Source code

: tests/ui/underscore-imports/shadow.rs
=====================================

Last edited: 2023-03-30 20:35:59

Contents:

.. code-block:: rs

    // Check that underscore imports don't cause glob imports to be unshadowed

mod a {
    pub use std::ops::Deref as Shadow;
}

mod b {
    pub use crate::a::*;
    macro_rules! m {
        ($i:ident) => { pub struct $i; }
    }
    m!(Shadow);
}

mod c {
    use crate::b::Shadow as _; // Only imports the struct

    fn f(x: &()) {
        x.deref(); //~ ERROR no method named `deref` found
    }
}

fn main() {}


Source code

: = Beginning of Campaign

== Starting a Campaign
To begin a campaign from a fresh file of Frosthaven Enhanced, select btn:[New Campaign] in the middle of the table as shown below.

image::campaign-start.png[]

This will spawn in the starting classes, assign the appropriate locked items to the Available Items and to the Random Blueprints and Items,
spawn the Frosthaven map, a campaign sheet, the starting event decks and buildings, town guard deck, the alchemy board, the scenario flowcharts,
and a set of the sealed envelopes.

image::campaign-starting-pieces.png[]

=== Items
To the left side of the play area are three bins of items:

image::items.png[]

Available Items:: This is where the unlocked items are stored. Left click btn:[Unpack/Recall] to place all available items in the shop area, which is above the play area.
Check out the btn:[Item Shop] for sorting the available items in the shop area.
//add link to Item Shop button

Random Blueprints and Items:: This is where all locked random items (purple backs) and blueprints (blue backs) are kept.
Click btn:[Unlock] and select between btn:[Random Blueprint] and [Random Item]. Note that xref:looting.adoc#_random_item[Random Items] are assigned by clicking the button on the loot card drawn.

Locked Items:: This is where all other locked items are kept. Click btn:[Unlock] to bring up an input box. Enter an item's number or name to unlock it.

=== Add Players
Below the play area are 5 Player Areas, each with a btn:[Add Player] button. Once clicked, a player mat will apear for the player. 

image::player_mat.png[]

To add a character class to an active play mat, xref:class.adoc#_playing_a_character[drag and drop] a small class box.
* * *
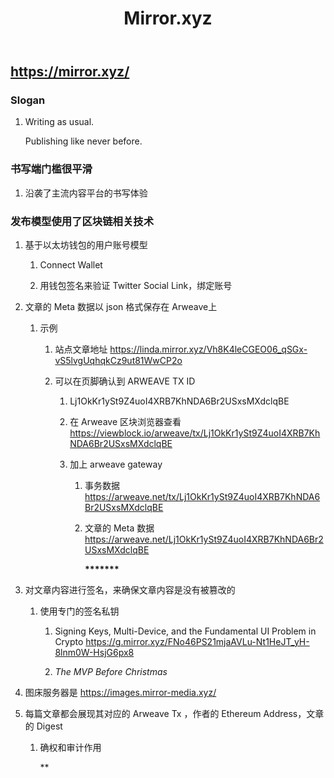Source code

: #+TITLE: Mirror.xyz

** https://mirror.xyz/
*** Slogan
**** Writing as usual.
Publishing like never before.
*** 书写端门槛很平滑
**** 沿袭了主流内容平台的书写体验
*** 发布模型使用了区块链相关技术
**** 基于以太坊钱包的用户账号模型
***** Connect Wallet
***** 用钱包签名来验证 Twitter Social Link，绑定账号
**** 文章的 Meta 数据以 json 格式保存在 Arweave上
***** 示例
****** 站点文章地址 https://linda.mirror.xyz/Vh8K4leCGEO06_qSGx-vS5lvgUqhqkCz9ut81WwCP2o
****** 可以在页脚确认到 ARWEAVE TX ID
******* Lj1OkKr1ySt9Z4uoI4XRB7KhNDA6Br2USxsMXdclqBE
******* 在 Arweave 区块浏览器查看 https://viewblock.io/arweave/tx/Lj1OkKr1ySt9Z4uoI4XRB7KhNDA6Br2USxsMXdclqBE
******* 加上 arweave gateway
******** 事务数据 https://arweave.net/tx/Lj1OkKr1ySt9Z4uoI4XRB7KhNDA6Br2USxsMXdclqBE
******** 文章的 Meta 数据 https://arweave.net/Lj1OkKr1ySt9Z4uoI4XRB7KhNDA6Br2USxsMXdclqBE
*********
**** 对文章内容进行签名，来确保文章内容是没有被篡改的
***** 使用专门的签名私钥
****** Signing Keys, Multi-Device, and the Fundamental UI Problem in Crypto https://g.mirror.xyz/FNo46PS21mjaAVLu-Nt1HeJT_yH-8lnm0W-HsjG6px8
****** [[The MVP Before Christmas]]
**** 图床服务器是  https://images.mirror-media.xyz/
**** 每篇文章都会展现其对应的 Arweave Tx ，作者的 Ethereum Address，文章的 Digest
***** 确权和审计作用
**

* _Task statement_
For the string "Meta", count the matching lines in the listing and give that number by itself.

* _Task output_
2